(Dataset entries)
══════════
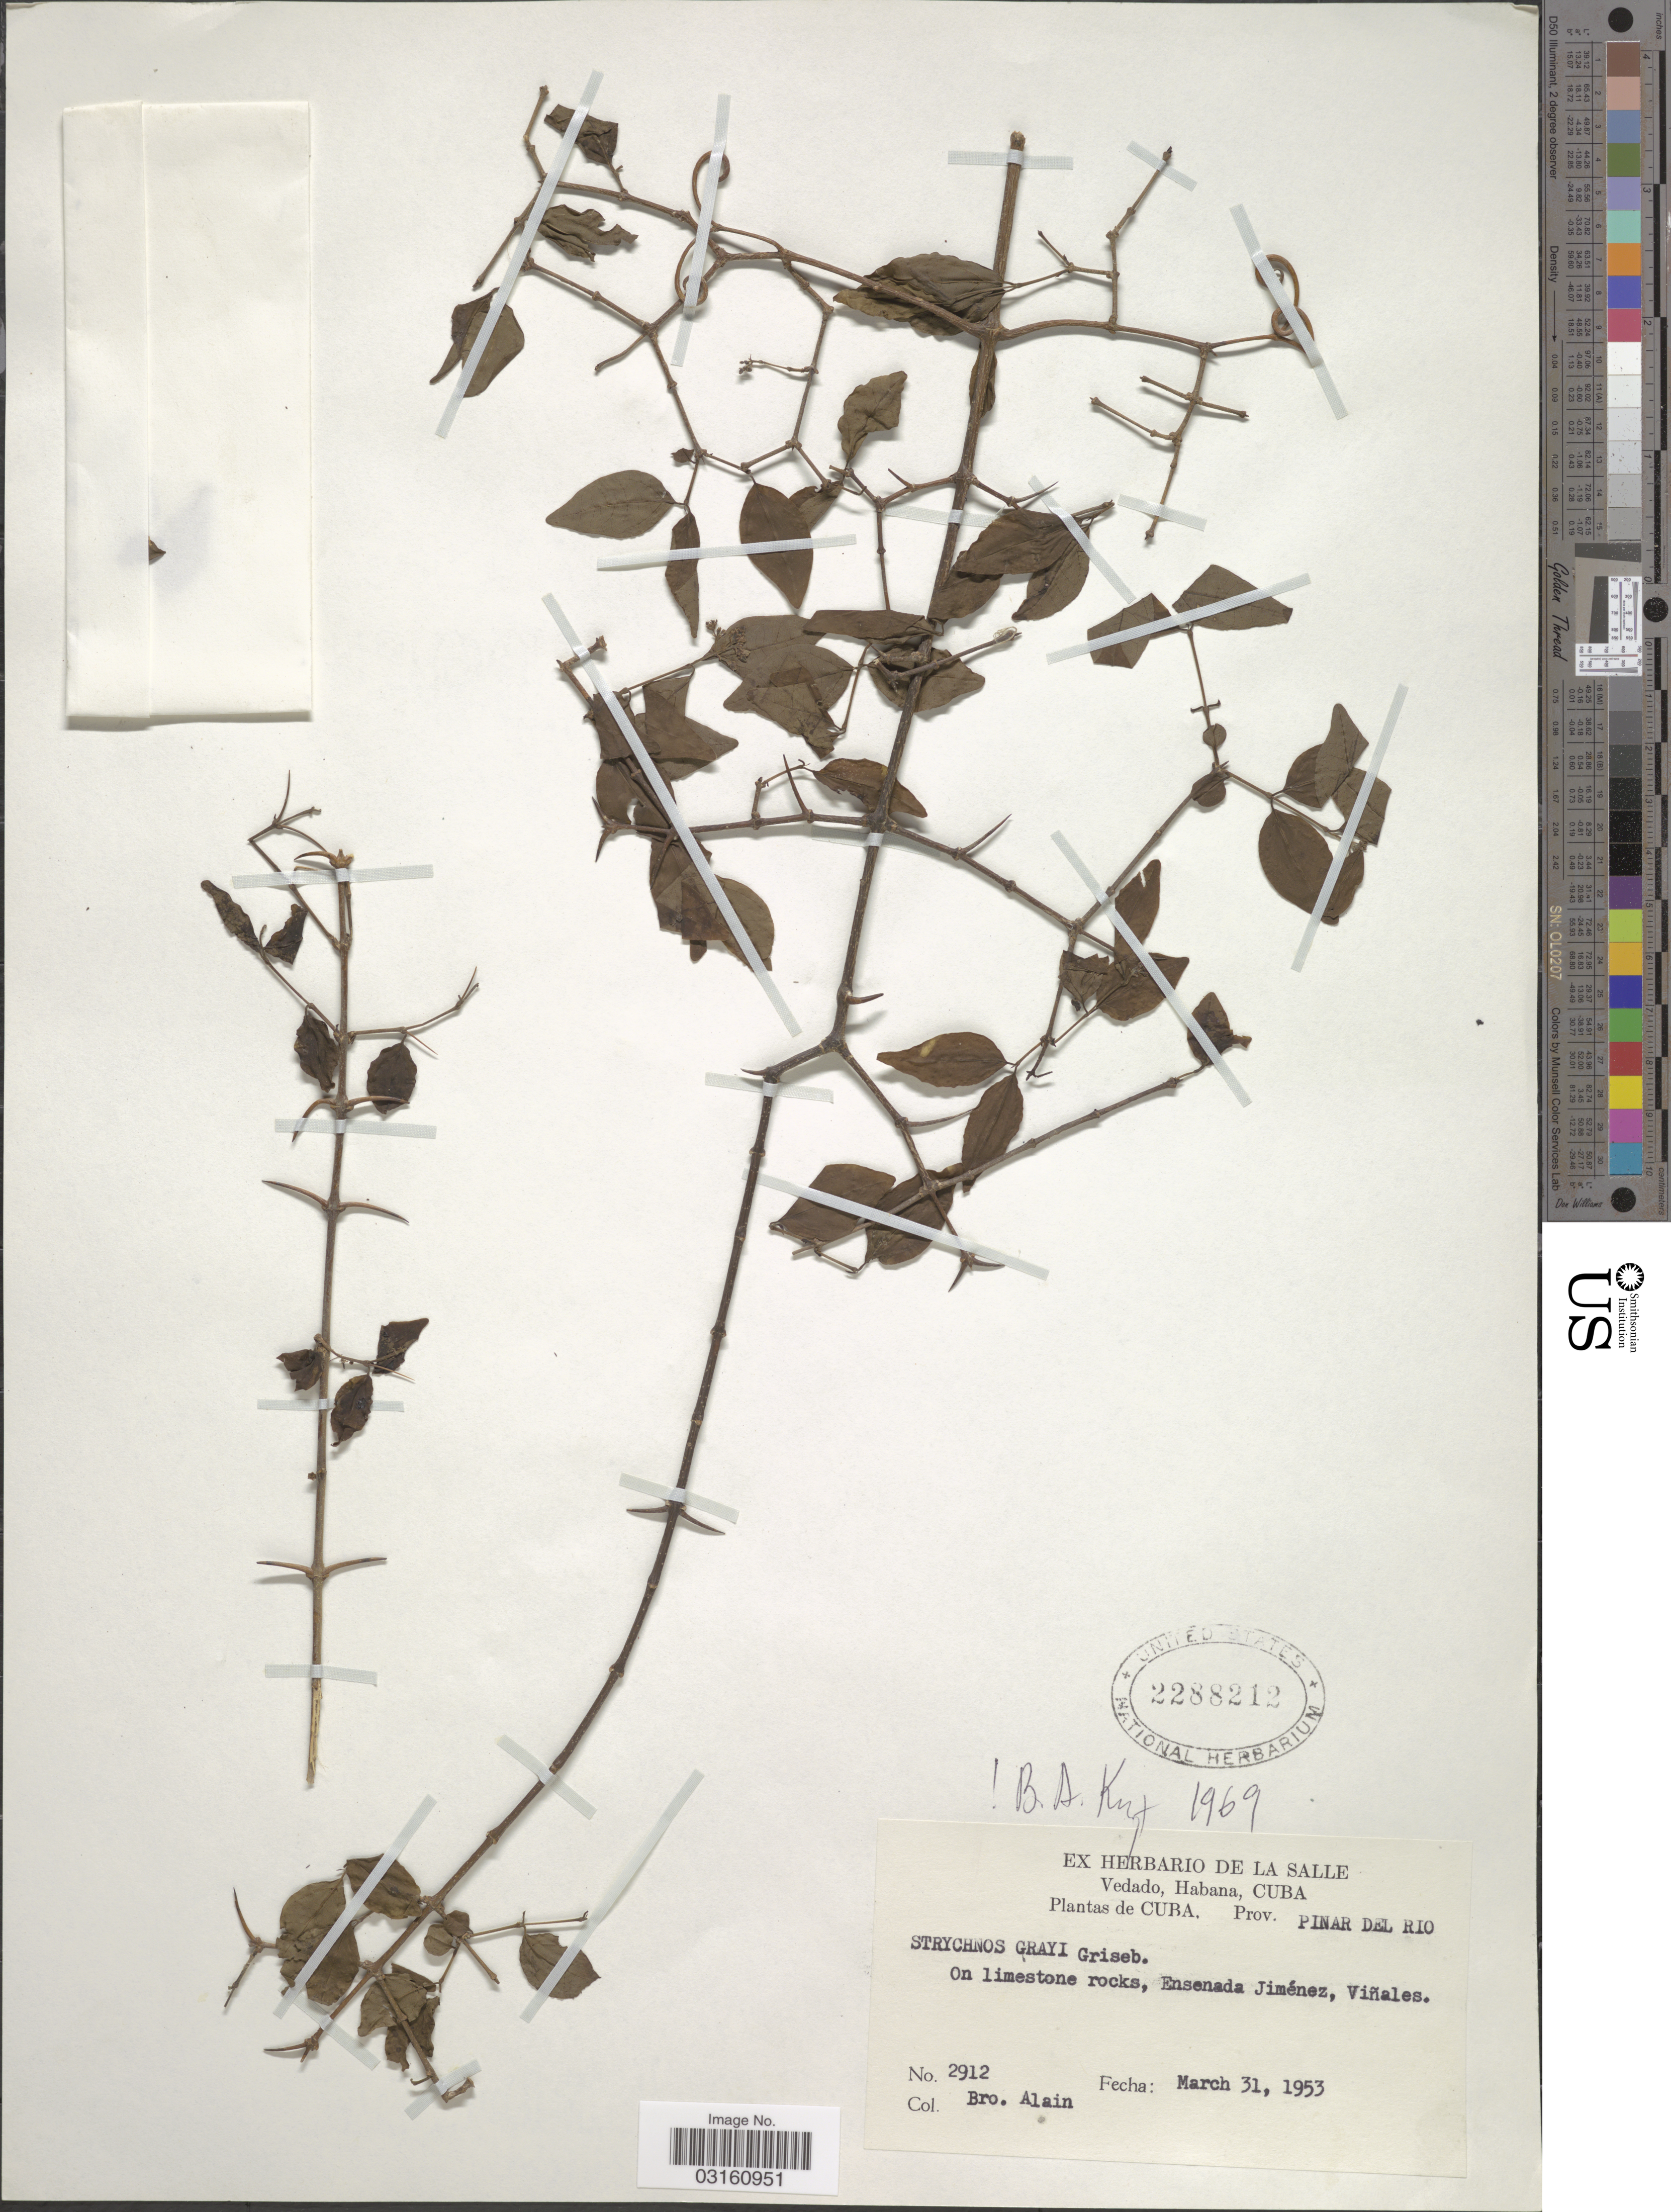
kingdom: Plantae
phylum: Tracheophyta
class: Magnoliopsida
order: Gentianales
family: Loganiaceae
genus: Strychnos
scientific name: Strychnos grayi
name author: Griseb.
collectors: A. H. Liogier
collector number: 2912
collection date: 1953-03-31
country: Cuba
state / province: Pinar del Río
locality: On limestone rocks, Ensenada Jiménez, Viñales.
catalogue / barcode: US 2288212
══════════
• [Requirement]:
Please recast the items above as a two-column CSV with the headers field and value. Give one row per catalog line, with each field name and its value in its own quoted field, line breaks turned into spaces, and the pictures left out.

• [Solution below]:
field,value
"kingdom:","Plantae"
"phylum:","Tracheophyta"
"class:","Magnoliopsida"
"order:","Gentianales"
"family:","Loganiaceae"
"genus:","Strychnos"
"scientific name:","Strychnos grayi"
"name author:","Griseb."
"collectors:","A. H. Liogier"
"collector number:","2912"
"collection date:","1953-03-31"
"country:","Cuba"
"state / province:","Pinar del Río"
"locality:","On limestone rocks, Ensenada Jiménez, Viñales."
"catalogue / barcode:","US 2288212"